De-Duplication

A good ID is bi-directionally unique; an ID represents a single object, and a single object is represented by only one ID. In order to guarantee universal uniqueness, EIDR content registrations go through a central system that uses a de-duplication module to guarantee that an object is unique. Once a unique ID is assigned to an object, the ID becomes a persistent and permanent part of the registry, available for use by the media and entertainment ecosystem.

Overview

The de-duplication module responds to a registry request with one of four outcomes.

  • No Duplicate: The record submitted is unique.
  • Duplicate: The record submitted is a duplicate of an existing object in the registry.
  • Potential Duplicate: It is likely, but not certain, that the record submitted is a duplicate of one or more records in the registry. Synchronous transactions (such as Match), return the match candidate list with confidence scores for the user to review; asynchronous transactions refer the match candidate list to EIDR Operations, so that the user receives a New ID (no duplicate) or Matched ID (duplicate).
  • Rejected: The submitted record was erroneous or ambiguous and could not be processed further by the registry operator. After correcting the errors or omissions, the record may be re-submitted.

When an attempt is made to register or modify an EIDR content record, the system first decides if the action would result in there being duplicate records in the database. This may occur, for example, if two back-catalogs contain records for the same movie or TV show. Allowing the registration or modification would violate the principal of one record/one ID.

There are sets of rules for determining candidates that match the newly created or modified record, from which a matching system generates scores. Different referent types and relationships have different scoring rules. Scores are computed against two thresholds:

  • Low threshold: Anything below this is presumably not a potential duplicate
  • High threshold: Anything greater than or equal to this is almost certainly an exact duplicate of the requested registration or modification

The normal operational mode for registration and modification is the asynchronous path. If there is only one candidate and it is above the High Threshold, the system returns the identified duplicate ID in lieu of processing the requested registration or modification. The item returned as the duplicate is probably good enough for the registry to use as the EIDR ID for the requested registration. However, if you are certain that the submitted record is unique, despite its apparent similarity to the identified duplicate, you may provide additional metadata sufficient to disambiguate the record and re-submit the registry request or request a manual review by setting the Operation element’s dedupMode flag to “manual”.

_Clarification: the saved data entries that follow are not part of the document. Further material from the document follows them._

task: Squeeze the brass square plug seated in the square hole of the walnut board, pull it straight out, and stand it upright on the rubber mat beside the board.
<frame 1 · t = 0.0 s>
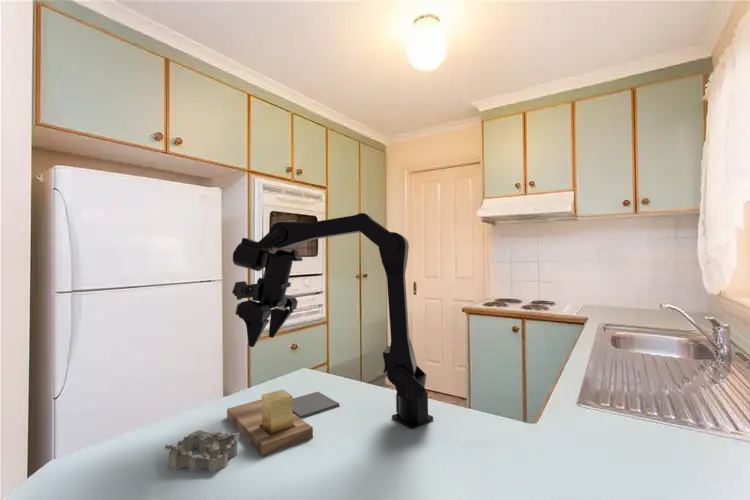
hand: (261, 341, 84), 15 cm above the countertop, tool pointing down, fingers open, 9 cm apart
walnut board: (267, 427, 74), on the countertop
brass plug: (277, 436, 70), resting in walnut board
egg carton: (204, 461, 63), on the countertop
rubber mat: (309, 405, 85), on the countertop
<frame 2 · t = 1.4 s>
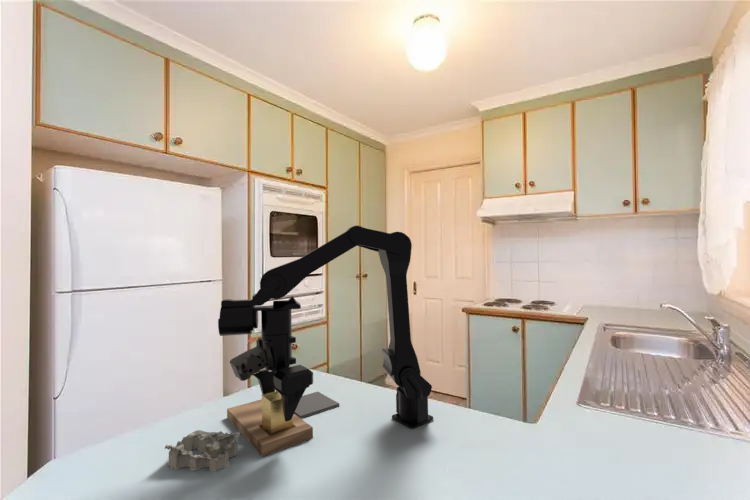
hand: (277, 412, 71), 5 cm above the countertop, tool pointing down, fingers open, 9 cm apart
nothing on the countertop moved.
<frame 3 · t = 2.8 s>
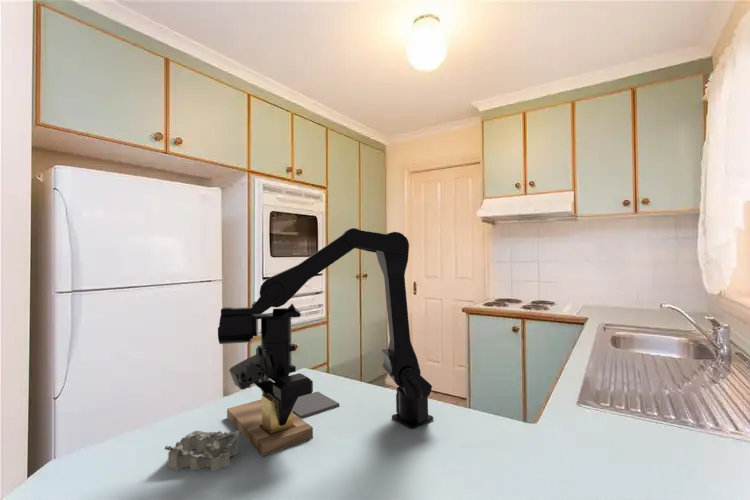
hand: (277, 420, 70), 3 cm above the countertop, tool pointing down, fingers closed on brass plug, 4 cm apart
brass plug: (277, 436, 70), resting in walnut board, touching gripper
everything else where it was.
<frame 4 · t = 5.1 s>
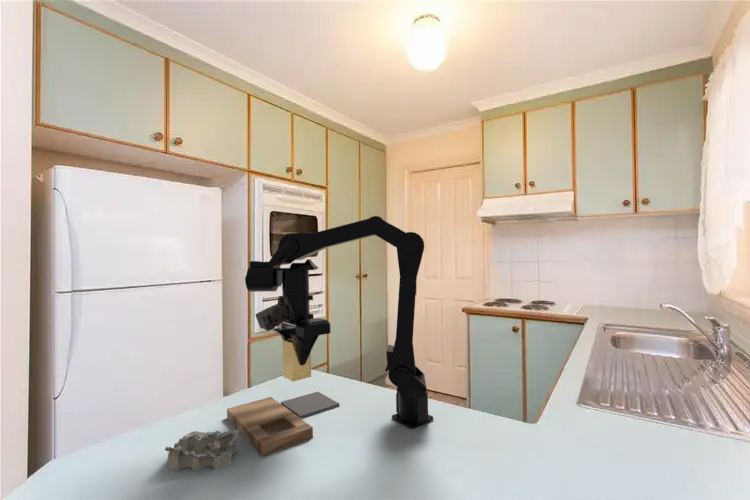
hand: (297, 362, 79), 12 cm above the countertop, tool pointing down, fingers closed on brass plug, 4 cm apart
brass plug: (297, 376, 79), point 9 cm above the countertop, touching gripper
everything else where it was.
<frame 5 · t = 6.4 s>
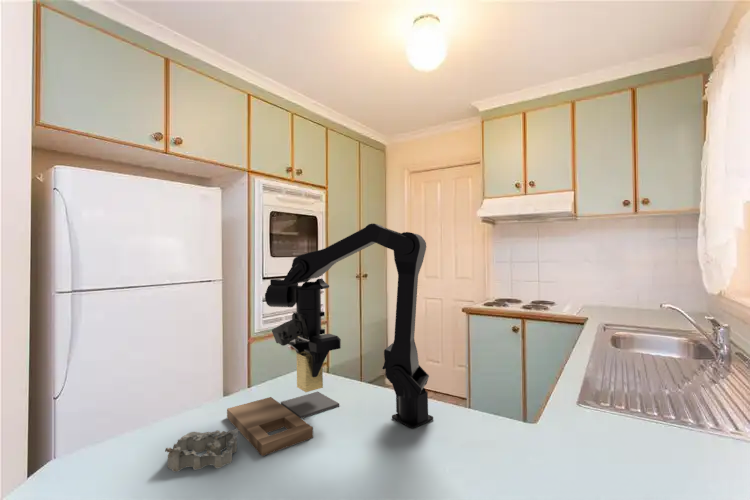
hand: (309, 374, 85), 7 cm above the countertop, tool pointing down, fingers closed on brass plug, 4 cm apart
brass plug: (309, 387, 85), point 4 cm above the countertop, touching gripper
everything else where it was.
when the fingers open (5 cm above the countertop, at t = 7.6 s): brass plug stays where it is, resting on rubber mat.
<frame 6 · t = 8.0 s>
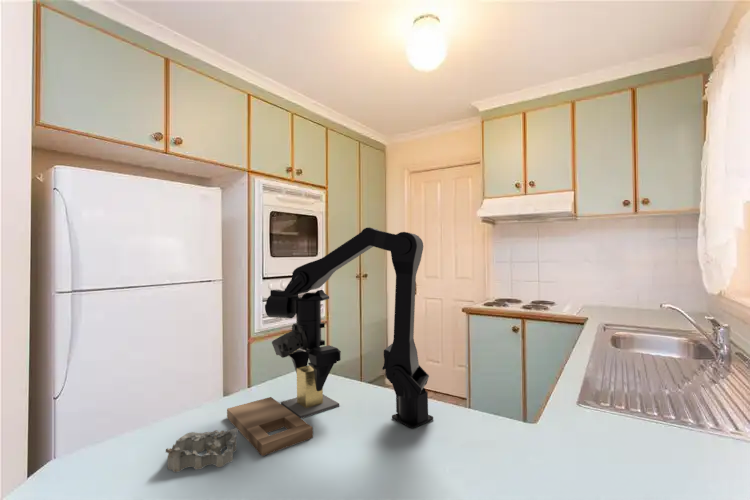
hand: (309, 385, 85), 5 cm above the countertop, tool pointing down, fingers open, 8 cm apart
brass plug: (309, 402, 85), point 1 cm above the countertop, touching rubber mat
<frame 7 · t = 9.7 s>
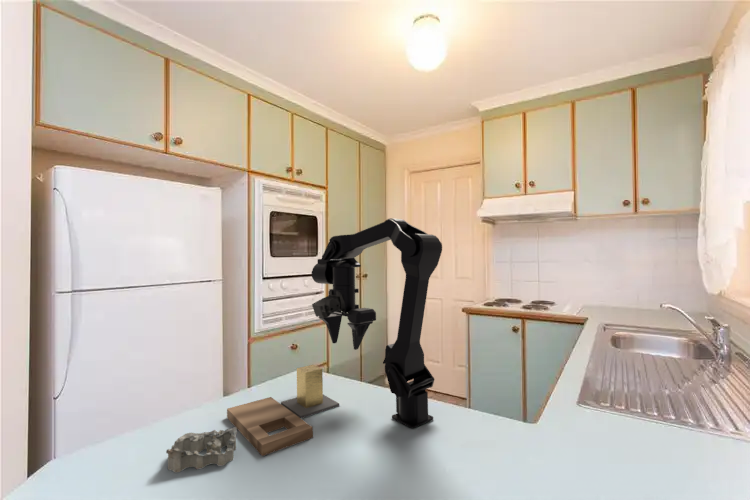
hand: (344, 346, 92), 12 cm above the countertop, tool pointing down, fingers open, 9 cm apart
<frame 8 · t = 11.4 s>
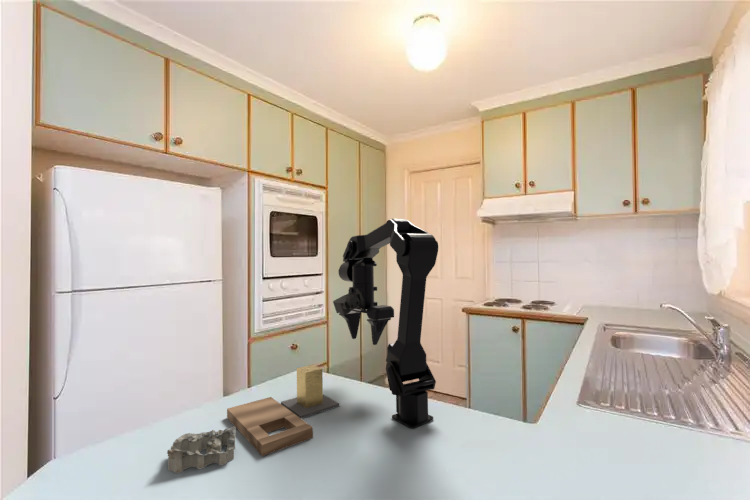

If there are no candidates above the Low Threshold, then the registration or modification is allowed to complete. Upon successful registration, you receive a new EIDR ID; otherwise, for modification requests, the underlying metadata is modified accordingly.

In all other cases having candidates above the Low Threshold for the asynchronous workflow, the attempted registration or modification is manually reviewed by EIDR to determine if it is an exact duplicate or new item registration.

In the synchronous workflow, which includes basic UI interaction, there are three possible outcomes:

  • Success with no matches (new ID issued or existing record modified)
  • One high threshold match (existing ID returned, registration or modification not processed)
  • One low threshold match or multiple matches of any time (return match list with confidence scores)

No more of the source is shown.